During the Communist siege of Mukden, Manchuria, the CAT airlifted in thousands of tons of food, medicine, and other essential supplies. On return trips, CAT pilots and planes ferried out noncombatants and wounded soldiers. But Mukden became a death trap for entire Nationalist armies, flown in and supplied by CAT. At one point, Chennault's crews flew as many as 50 missions a day, braving artillery fire and landing on hastily built airfields to sustain Chiang's armies. But Mukden fell to the Communists, as did Manchuria and northern China. 

Thereafter, the Communists forced the Nationalists to withdraw first to Canton and finally to Taiwan. Chennault and the CAT moved with the Nationalists to Taiwan in October 1949-but not before losing, for all practical purposes, 73 of his airplanes to the Communists. Despite its losses and a subsequent battle with insolvency, Chennault's CAT weathered the squalls of adversity and continued to operate but only on a shoestring-nothing new to Chennault.

When war broke out in Korea in 1950, the U. S. Central Intelligence Agency (CIA) acquired the Civil Air Transport from Chennault, Willaeur, and other stockholders. The CIA used CAT planes to fly troops and supplies in support of the United Nations. And when French troops were surrounded by Communist forces at Dien Bien Phu in French Indochina (Vietnam) in 1954, CAT pilots in Fairchild C -119 Flying Boxcars flew many flights to parachute urgently needed supplies to the beleaguered French soldiers. 

On one relief flight into Dien Bien Phu, pilot James McGovern-nicknamed "Earthquake McGoon" after Al Capp's lovable villain in the comic strip Li'l Abner-and his copilot Wallace Buford, were attempting to airdrop six tons of ammunition when a shell from a Soviet-built 37-mm gun knocked out one of the engines of their twin-engine Boxcar. It began losing altitude rapidly. 

Another shell tore into one of the Boxcar's twin booms that supported the plane's tail surfaces.
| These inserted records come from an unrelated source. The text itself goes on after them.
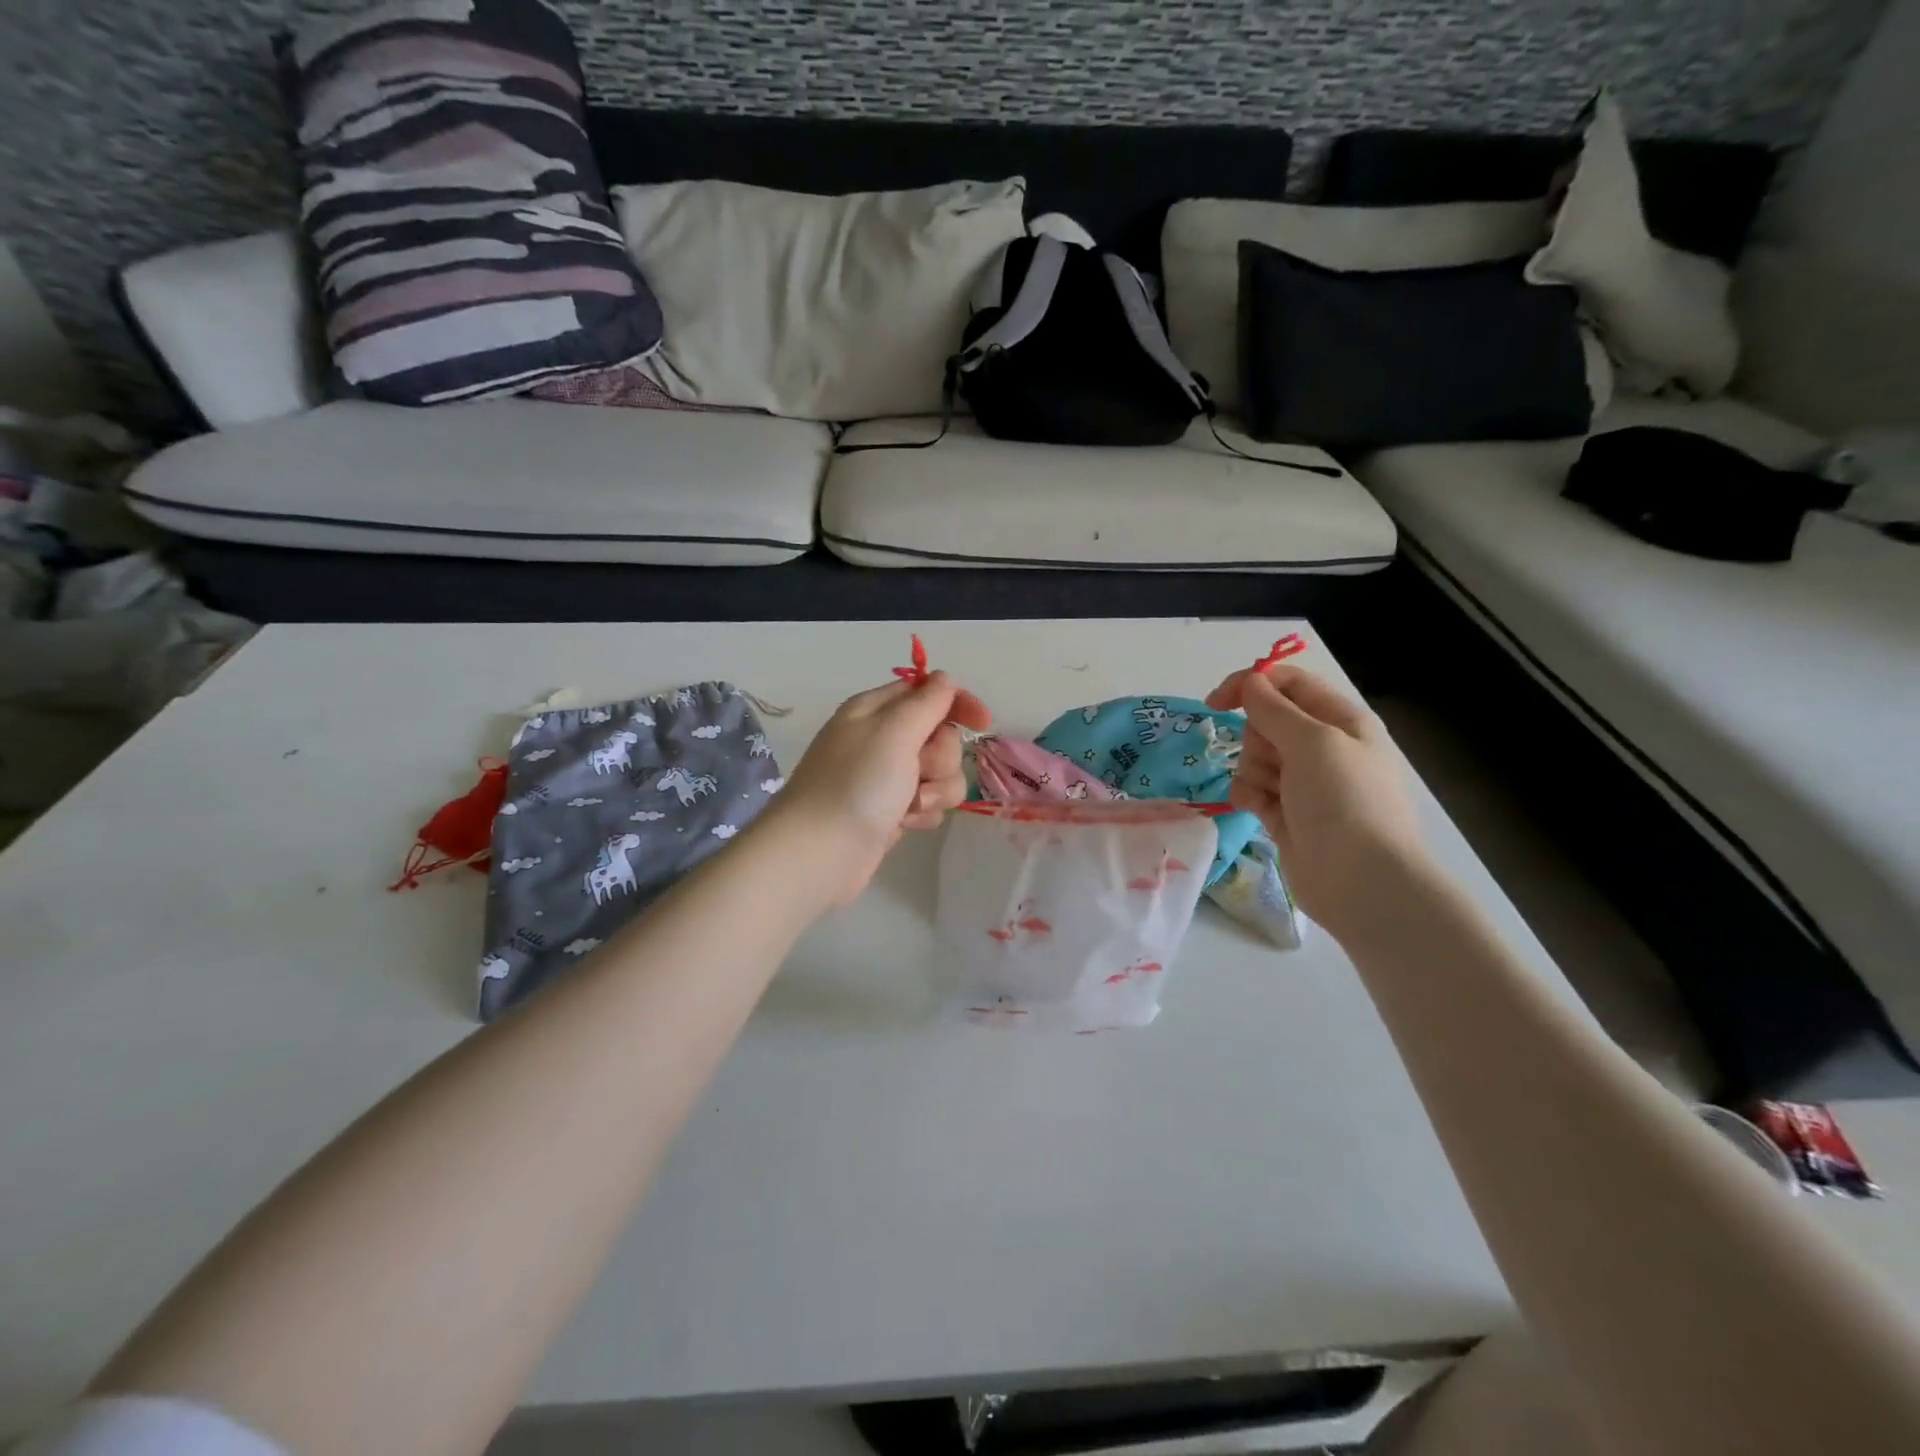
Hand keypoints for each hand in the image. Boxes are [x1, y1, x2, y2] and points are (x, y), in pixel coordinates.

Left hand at [765, 671, 991, 905]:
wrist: (821, 852)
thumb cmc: (857, 784)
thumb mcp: (894, 731)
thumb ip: (926, 702)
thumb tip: (944, 679)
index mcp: (875, 710)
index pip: (927, 692)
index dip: (958, 703)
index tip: (983, 723)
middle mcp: (881, 740)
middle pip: (940, 736)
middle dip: (940, 757)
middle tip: (917, 772)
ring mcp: (886, 778)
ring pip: (940, 773)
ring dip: (935, 790)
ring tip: (909, 806)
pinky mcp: (891, 811)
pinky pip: (928, 802)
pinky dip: (923, 812)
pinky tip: (904, 824)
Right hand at [1205, 664, 1426, 936]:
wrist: (1363, 882)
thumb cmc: (1345, 802)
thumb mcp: (1312, 742)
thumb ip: (1274, 709)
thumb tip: (1249, 683)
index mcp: (1341, 720)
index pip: (1288, 683)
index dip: (1251, 685)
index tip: (1216, 702)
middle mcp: (1324, 747)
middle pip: (1266, 722)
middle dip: (1257, 739)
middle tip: (1275, 762)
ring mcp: (1304, 782)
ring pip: (1254, 757)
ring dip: (1253, 771)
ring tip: (1273, 795)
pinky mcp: (1285, 813)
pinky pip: (1252, 789)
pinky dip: (1249, 796)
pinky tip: (1259, 811)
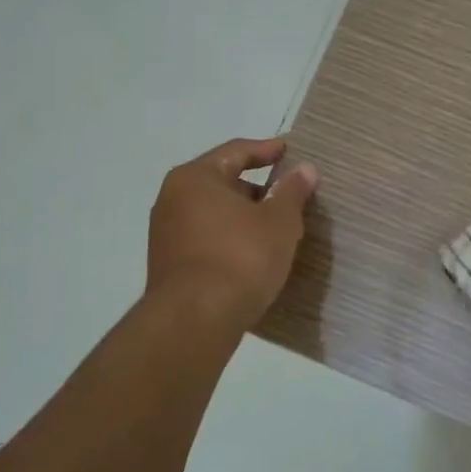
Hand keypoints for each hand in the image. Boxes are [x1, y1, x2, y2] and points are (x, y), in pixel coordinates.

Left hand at [145, 137, 317, 332]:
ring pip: (214, 213)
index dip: (266, 150)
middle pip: (222, 181)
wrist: (195, 321)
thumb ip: (292, 191)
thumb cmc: (241, 257)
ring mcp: (166, 234)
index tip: (290, 151)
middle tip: (287, 193)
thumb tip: (305, 169)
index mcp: (195, 177)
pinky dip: (230, 237)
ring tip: (275, 226)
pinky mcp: (168, 264)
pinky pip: (206, 238)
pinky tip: (253, 252)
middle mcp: (172, 198)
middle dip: (256, 187)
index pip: (236, 151)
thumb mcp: (279, 221)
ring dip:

Buford and a crew of French cargo handlers stayed with the crippled aircraft while McGovern tried to coax it beyond the encircled French fortifications lest its cargo detonate among the besieged troops below. "It looks like this is it, "McGovern was heard to say to Buford over an open microphone. An instant later, the cargo plane struck a ridge and exploded. In that instant, McGovern and Buford may have become the first American casualties of the Vietnam War. 

Under the CIA, the airline eventually became known as Air America and joined an expanding war in Vietnam, where, in the words of historian William M. Leary Jr. it would "pay a price in blood that would make [Dien Bien Phu] pale in comparison." 

Later in 1954, after the subsequent French defeat by the Communist Vietminh forces and the partitioning of French Indochina into North and South Vietnam, Chennault again returned to the United States on a mission. His task this time was to rally support for his proposal for a 470-member International Volunteer Group (IVG) to be modeled on his highly successful American Volunteer Group. The old warrior intended the IVG to be used to stem the spreading threat of Communism in Southeast Asia without the direct involvement of the United States. He managed to attract the interest of a few important people in the military and political arenas but to little avail. Opposing factions in the Departments of State and Defense finally squelched his efforts. Chennault would lead no more.